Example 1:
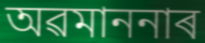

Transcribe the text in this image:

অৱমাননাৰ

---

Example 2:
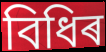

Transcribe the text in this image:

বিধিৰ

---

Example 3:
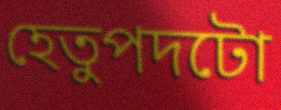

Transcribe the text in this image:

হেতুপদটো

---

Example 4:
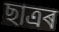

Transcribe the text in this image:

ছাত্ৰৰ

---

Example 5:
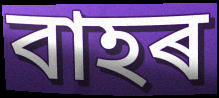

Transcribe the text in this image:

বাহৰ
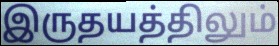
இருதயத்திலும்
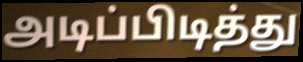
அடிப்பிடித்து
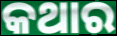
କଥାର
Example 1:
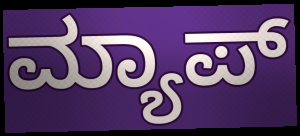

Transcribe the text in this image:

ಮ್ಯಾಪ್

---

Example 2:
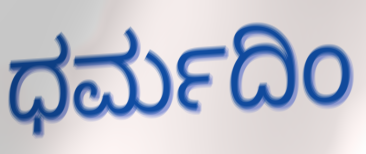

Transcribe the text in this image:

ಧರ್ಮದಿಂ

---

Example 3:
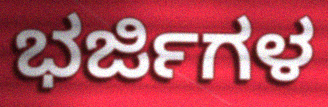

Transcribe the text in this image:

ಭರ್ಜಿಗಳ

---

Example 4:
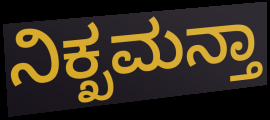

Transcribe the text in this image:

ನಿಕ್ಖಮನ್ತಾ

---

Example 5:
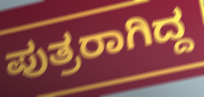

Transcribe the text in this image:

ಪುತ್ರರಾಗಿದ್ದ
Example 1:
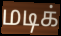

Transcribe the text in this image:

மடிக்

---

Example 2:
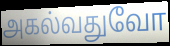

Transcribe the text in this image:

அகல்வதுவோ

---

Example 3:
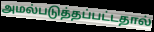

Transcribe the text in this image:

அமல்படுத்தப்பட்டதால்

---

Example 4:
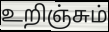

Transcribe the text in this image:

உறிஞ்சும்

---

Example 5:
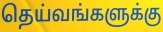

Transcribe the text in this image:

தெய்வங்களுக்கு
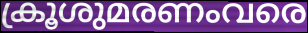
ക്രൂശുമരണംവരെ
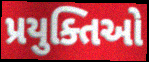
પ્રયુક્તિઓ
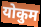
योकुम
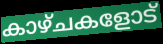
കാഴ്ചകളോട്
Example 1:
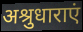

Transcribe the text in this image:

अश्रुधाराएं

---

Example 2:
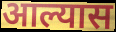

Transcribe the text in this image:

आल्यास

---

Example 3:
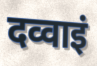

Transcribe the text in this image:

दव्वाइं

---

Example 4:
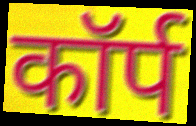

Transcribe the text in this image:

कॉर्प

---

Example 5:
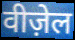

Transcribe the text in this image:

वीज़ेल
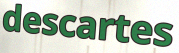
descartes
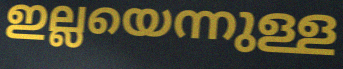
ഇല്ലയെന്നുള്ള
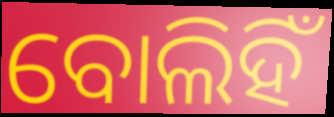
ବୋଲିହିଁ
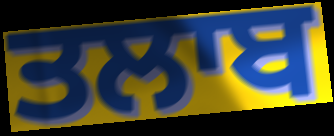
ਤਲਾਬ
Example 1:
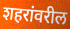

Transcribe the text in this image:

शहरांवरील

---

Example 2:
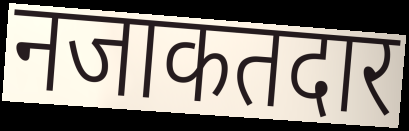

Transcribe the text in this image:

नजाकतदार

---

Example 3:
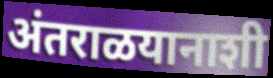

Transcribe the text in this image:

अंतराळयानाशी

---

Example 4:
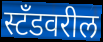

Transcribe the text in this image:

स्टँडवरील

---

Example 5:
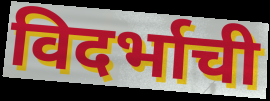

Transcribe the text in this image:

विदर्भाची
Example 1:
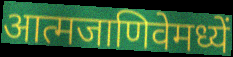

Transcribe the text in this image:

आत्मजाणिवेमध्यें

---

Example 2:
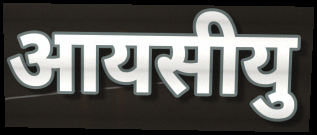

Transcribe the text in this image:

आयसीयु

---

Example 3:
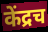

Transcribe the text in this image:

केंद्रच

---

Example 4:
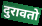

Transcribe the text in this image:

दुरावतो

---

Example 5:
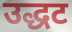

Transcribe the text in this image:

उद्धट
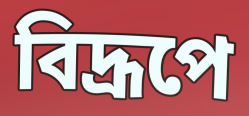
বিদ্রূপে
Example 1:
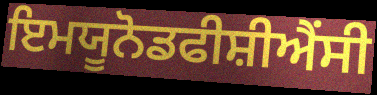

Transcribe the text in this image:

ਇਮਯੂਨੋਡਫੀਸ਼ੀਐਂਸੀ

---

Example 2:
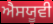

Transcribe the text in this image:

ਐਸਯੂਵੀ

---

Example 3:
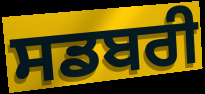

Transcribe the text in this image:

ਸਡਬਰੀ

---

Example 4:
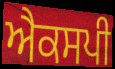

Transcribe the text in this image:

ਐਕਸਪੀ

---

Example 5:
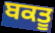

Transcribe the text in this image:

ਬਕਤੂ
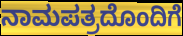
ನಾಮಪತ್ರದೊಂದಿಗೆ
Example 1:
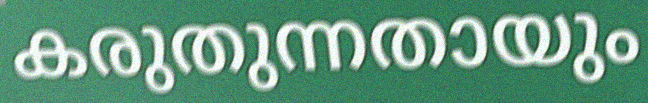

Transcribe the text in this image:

PROBLEM DESCRIPTION: Lay out every line of the material above as a numbered list, one line per item. Skip the blank lines and leave the pictures out.

SOLUTION TO THIS EXERCISE:
1. Example 1:
2. Transcribe the text in this image:
3. অৱমাননাৰ
4. ---
5. Example 2:
6. Transcribe the text in this image:
7. বিধিৰ
8. ---
9. Example 3:
10. Transcribe the text in this image:
11. হেতুপদটো
12. ---
13. Example 4:
14. Transcribe the text in this image:
15. ছাত্ৰৰ
16. ---
17. Example 5:
18. Transcribe the text in this image:
19. বাহৰ
20. இருதயத்திலும்
21. அடிப்பிடித்து
22. କଥାର
23. Example 1:
24. Transcribe the text in this image:
25. ಮ್ಯಾಪ್
26. ---
27. Example 2:
28. Transcribe the text in this image:
29. ಧರ್ಮದಿಂ
30. ---
31. Example 3:
32. Transcribe the text in this image:
33. ಭರ್ಜಿಗಳ
34. ---
35. Example 4:
36. Transcribe the text in this image:
37. ನಿಕ್ಖಮನ್ತಾ
38. ---
39. Example 5:
40. Transcribe the text in this image:
41. ಪುತ್ರರಾಗಿದ್ದ
42. Example 1:
43. Transcribe the text in this image:
44. மடிக்
45. ---
46. Example 2:
47. Transcribe the text in this image:
48. அகல்வதுவோ
49. ---
50. Example 3:
51. Transcribe the text in this image:
52. அமல்படுத்தப்பட்டதால்
53. ---
54. Example 4:
55. Transcribe the text in this image:
56. உறிஞ்சும்
57. ---
58. Example 5:
59. Transcribe the text in this image:
60. தெய்வங்களுக்கு
61. ക്രൂശുമരണംവരെ
62. પ્રયુક્તિઓ
63. योकुम
64. കാഴ്ചകളോട്
65. Example 1:
66. Transcribe the text in this image:
67. अश्रुधाराएं
68. ---
69. Example 2:
70. Transcribe the text in this image:
71. आल्यास
72. ---
73. Example 3:
74. Transcribe the text in this image:
75. दव्वाइं
76. ---
77. Example 4:
78. Transcribe the text in this image:
79. कॉर्प
80. ---
81. Example 5:
82. Transcribe the text in this image:
83. वीज़ेल
84. descartes
85. ഇല്ലയെന്നുള്ള
86. ବୋଲିହିଁ
87. ਤਲਾਬ
88. Example 1:
89. Transcribe the text in this image:
90. शहरांवरील
91. ---
92. Example 2:
93. Transcribe the text in this image:
94. नजाकतदार
95. ---
96. Example 3:
97. Transcribe the text in this image:
98. अंतराळयानाशी
99. ---
100. Example 4:
101. Transcribe the text in this image:
102. स्टँडवरील
103. ---
104. Example 5:
105. Transcribe the text in this image:
106. विदर्भाची
107. Example 1:
108. Transcribe the text in this image:
109. आत्मजाणिवेमध्यें
110. ---
111. Example 2:
112. Transcribe the text in this image:
113. आयसीयु
114. ---
115. Example 3:
116. Transcribe the text in this image:
117. केंद्रच
118. ---
119. Example 4:
120. Transcribe the text in this image:
121. दुरावतो
122. ---
123. Example 5:
124. Transcribe the text in this image:
125. उद्धट
126. বিদ্রূপে
127. Example 1:
128. Transcribe the text in this image:
129. ਇਮਯੂਨੋਡਫੀਸ਼ੀਐਂਸੀ
130. ---
131. Example 2:
132. Transcribe the text in this image:
133. ਐਸਯੂਵੀ
134. ---
135. Example 3:
136. Transcribe the text in this image:
137. ਸਡਬਰੀ
138. ---
139. Example 4:
140. Transcribe the text in this image:
141. ਐਕਸਪੀ
142. ---
143. Example 5:
144. Transcribe the text in this image:
145. ਬਕਤੂ
146. ನಾಮಪತ್ರದೊಂದಿಗೆ
147. Example 1:
148. Transcribe the text in this image:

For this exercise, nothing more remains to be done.